Die Wirtschaftsagentur hat für „Creatives for Vienna” auch speziell auf die besonderen Umstände der Corona-Krise Bezug genommen. Welche Antworten auf die Alltags-Anforderungen der Corona-Krise sind dabei besonders herausgestochen?
Elisabeht Noever-Ginthör (Wirtschaftsagentur Wien): Konzepte zur Nutzung des öffentlichen Raums, der verstärkte Wunsch nach kollaborativen Arbeiten, die Etablierung und Verstärkung lokaler Produktion und das Thema des nachhaltigen Wirtschaftens waren die Hauptthemen. Darüber hinaus gab es zahlreiche spannende Einreichungen aus dem Bereich Kunstmarkt. Prämiert wurde etwa das Projekt von Cornelis van Almsick. „Fine Spaces“ nutzt virtuelle Modelle, die von Wiener Architekturbüros in Wettbewerben eingereicht, aber nicht umgesetzt wurden. Diese digitalen Architekturmodelle sollen als virtuelle Ausstellungsräume von Wiener Galerien genutzt werden können, auch um deren digitale Präsenz zu vergrößern. Darin können sie ihre aktuellen Ausstellungen digital präsentieren und somit auch mehr Sichtbarkeit für ihre Künstlerinnen und Künstler gewährleisten.
simplifiy.art von Victoria Dejaco setzt darauf, die Digitalisierung auf dem Kunstmarkt voranzutreiben. Dieser Bereich war ja bislang durch das persönliche Treffen, zum Beispiel in der Galerie, auf Kunstmessen oder auf Auktionen bestimmt. Spätestens jetzt muss auch hier ein Umdenken stattfinden. Die gratis verfügbare Smartphone-App simplify.art vereinfacht den Informationsaustausch zwischen Kunstschaffenden, Galerien, Kuratorinnen, Institutionen und Sammlern.

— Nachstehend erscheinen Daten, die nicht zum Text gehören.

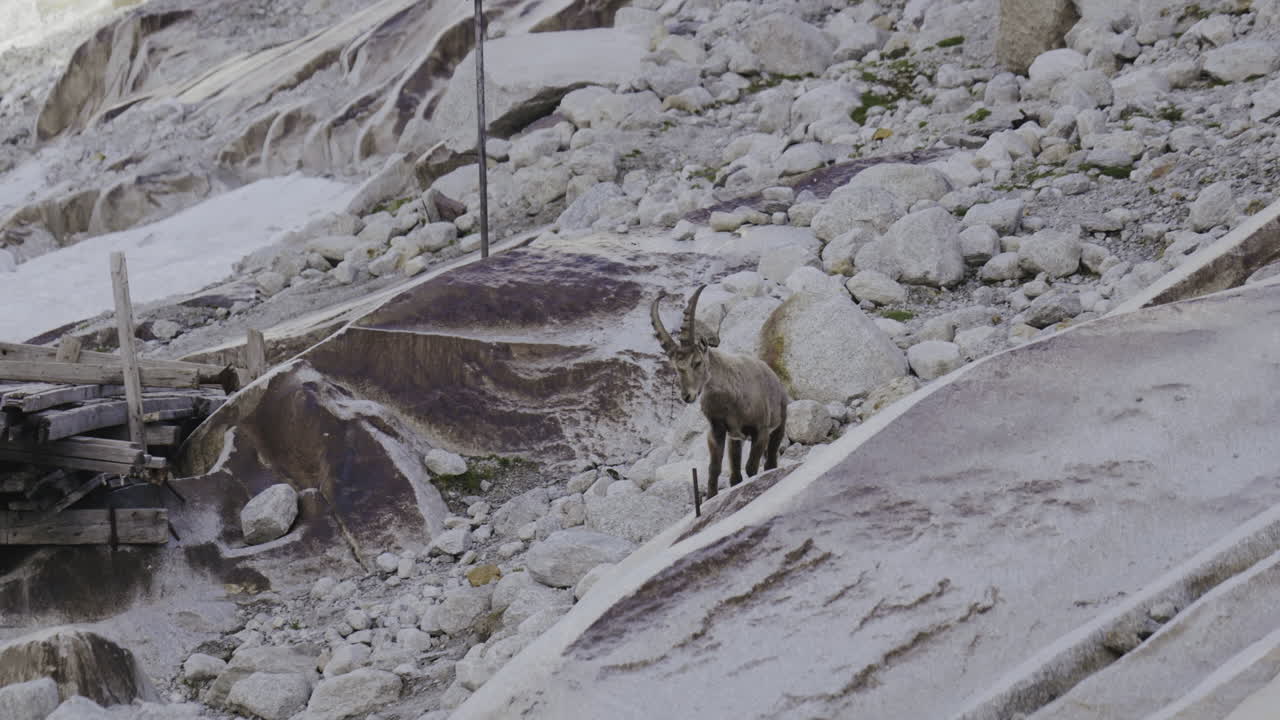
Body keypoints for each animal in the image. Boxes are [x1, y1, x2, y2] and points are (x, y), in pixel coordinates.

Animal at [651, 285, 790, 498]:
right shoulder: (717, 431)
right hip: (736, 440)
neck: (729, 400)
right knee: (735, 474)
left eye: (697, 362)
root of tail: (775, 377)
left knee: (770, 461)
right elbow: (714, 468)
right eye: (676, 367)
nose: (687, 396)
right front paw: (711, 496)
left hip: (778, 425)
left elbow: (751, 467)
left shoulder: (761, 431)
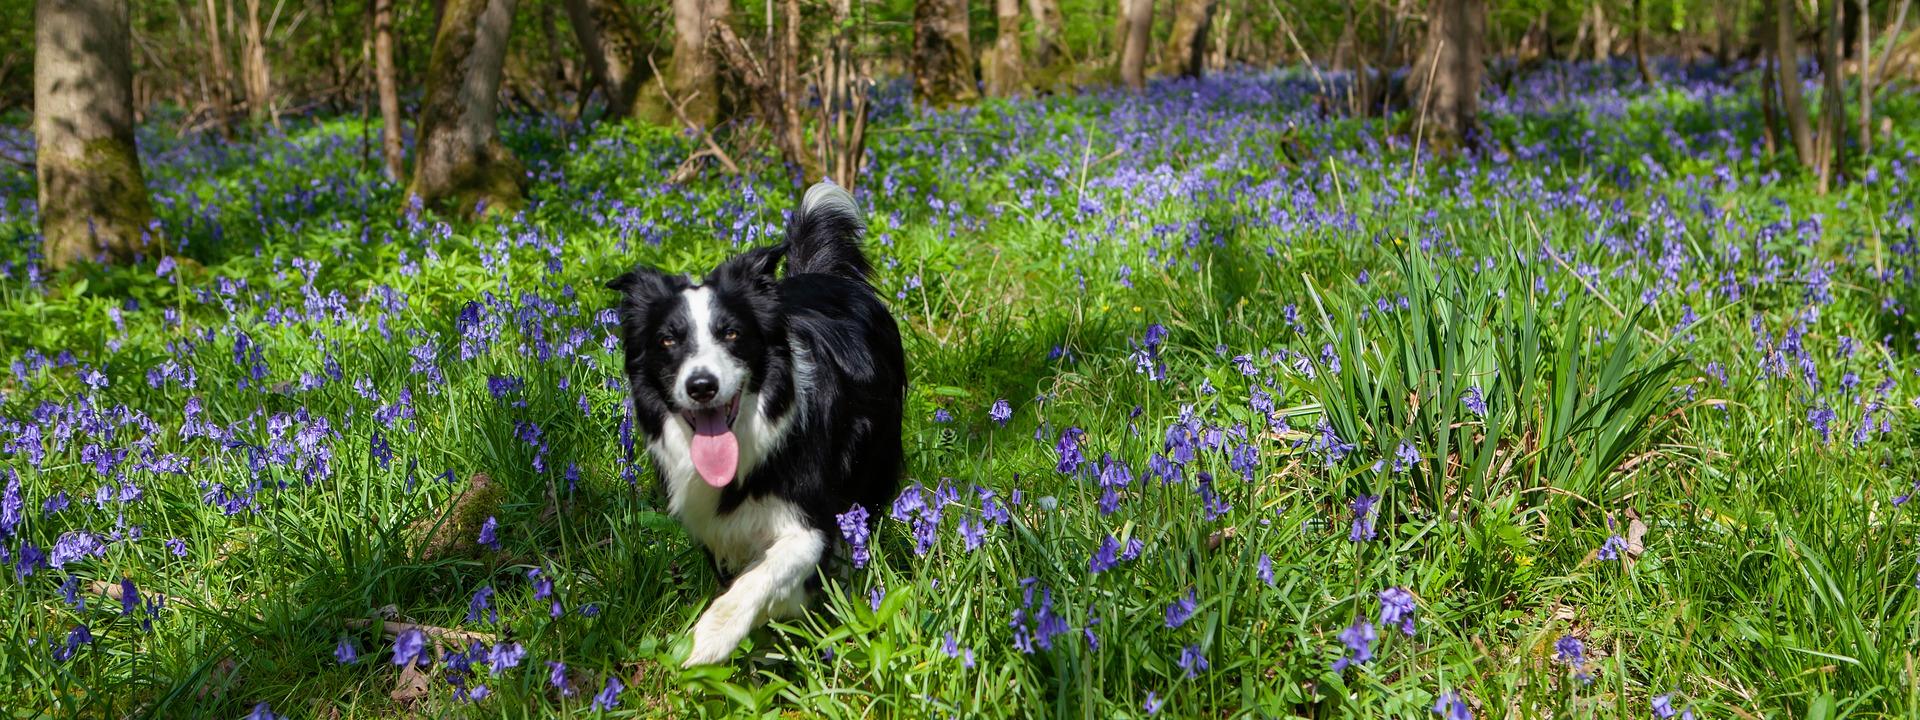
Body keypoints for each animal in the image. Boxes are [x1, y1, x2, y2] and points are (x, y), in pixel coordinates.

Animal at [606, 181, 906, 672]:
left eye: (731, 333)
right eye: (668, 340)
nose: (702, 386)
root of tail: (825, 274)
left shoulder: (811, 520)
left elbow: (764, 574)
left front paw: (710, 637)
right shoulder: (713, 527)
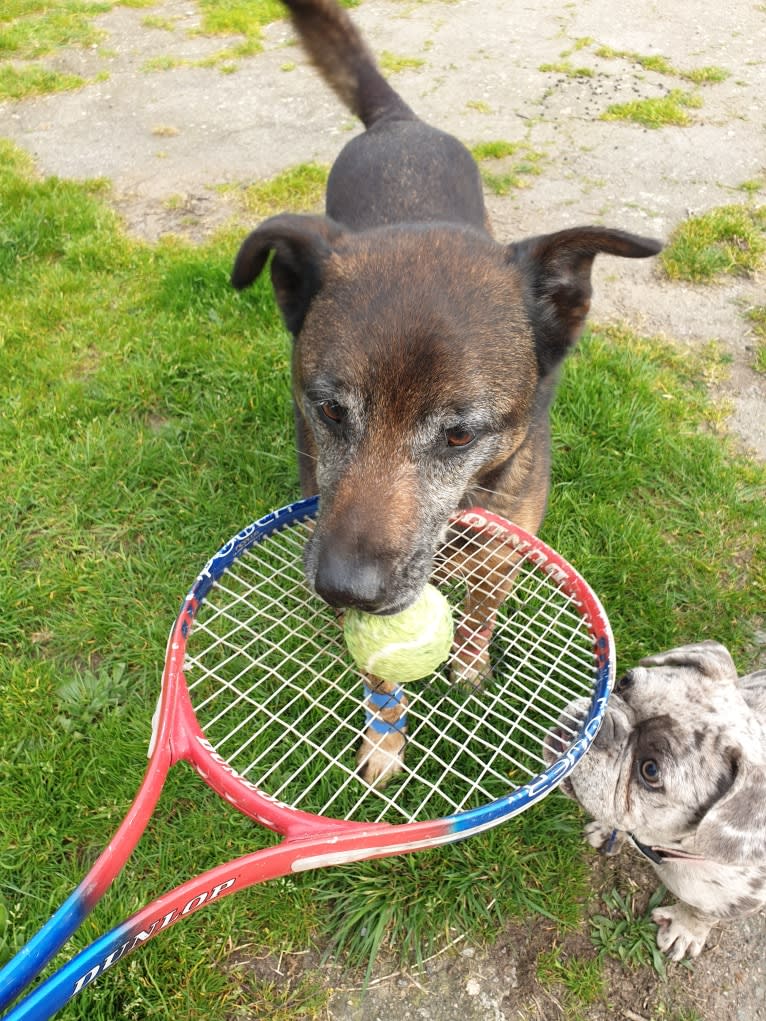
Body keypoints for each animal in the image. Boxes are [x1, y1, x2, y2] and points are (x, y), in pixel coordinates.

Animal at [230, 0, 661, 788]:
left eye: (460, 434)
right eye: (329, 409)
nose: (343, 589)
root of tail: (398, 122)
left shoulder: (505, 544)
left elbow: (484, 608)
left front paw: (470, 660)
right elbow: (379, 676)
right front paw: (384, 741)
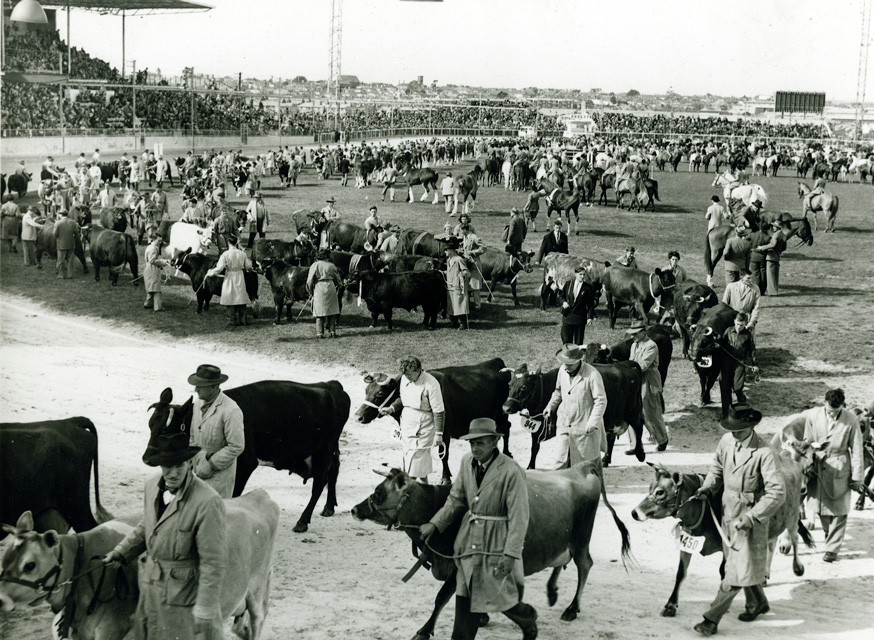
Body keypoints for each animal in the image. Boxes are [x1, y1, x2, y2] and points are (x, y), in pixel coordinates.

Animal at [148, 380, 350, 536]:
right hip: (330, 450)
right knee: (334, 470)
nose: (147, 457)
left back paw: (302, 522)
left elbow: (233, 494)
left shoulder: (245, 463)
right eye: (150, 424)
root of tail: (332, 385)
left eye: (166, 429)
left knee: (320, 481)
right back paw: (329, 507)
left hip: (324, 450)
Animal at [354, 358, 516, 482]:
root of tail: (495, 363)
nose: (357, 416)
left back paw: (507, 453)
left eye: (380, 394)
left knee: (506, 428)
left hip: (501, 414)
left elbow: (443, 454)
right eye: (366, 390)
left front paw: (446, 478)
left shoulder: (445, 430)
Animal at [500, 362, 644, 468]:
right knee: (611, 437)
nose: (506, 407)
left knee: (638, 426)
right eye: (509, 385)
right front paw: (530, 467)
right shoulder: (537, 428)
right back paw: (605, 460)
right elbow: (534, 448)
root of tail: (626, 365)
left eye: (524, 387)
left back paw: (640, 454)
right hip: (612, 417)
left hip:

Wie wichtig der persönliche Austausch gerade jetzt trotzdem bleibt, zeigt der SALOON Wien. Der SALOON ist ein Netzwerk aus Frauen, die in Wien als Kuratorinnen, Künstlerinnen, Designerinnen, Kulturmanagerinnen und Journalistinnen sowie in Galerien, Museen, Kulturinstitutionen und Universitäten tätig sind. Der SALOON ist übrigens in neun weiteren Städten in Europa und Israel ansässig.
Im Herbst folgt mit „Content Vienna“ wieder ein Wettbewerb aus dem Bereich kreative digitale Gestaltung. Was sind beispielhafte digitale Trends im Kulturbereich, die sich in den letzten Wettbewerben besonders abgezeichnet haben?
In den letzten beiden Jahren haben wir uns als Reaktion auf den Trend zu Augmented und Virtual Reality im Kreativ- und Kulturbereich intensiv damit beschäftigt, inwiefern immersive Technologien den künstlerisch-kreativen Prozess, die Produktion, aber auch das Marketing und den Vertrieb von kreativen Produkten beeinflussen und verändern.
Viele Kulturinstitutionen beschäftigen sich im Zuge der Digitalisierung – und verstärkt durch die Corona-Krise – mit der Frage, wie sie innovative technologische Lösungen einsetzen können, um einerseits ihrem Auftrag im Aufführungs- und Ausstellungsbereich, Forschungs- und Dokumentationsbereich und andererseits das Kunsterlebnis der Besucherinnen noch weiter verbessern können. Wir fördern diesen wichtigen Bereich unter dem Schlagwort „Culture & Technology“ und haben bei Content Vienna dieses Jahr zu diesem Thema zwei Sonderpreise in Höhe von jeweils 5.000 Euro ausgeschrieben.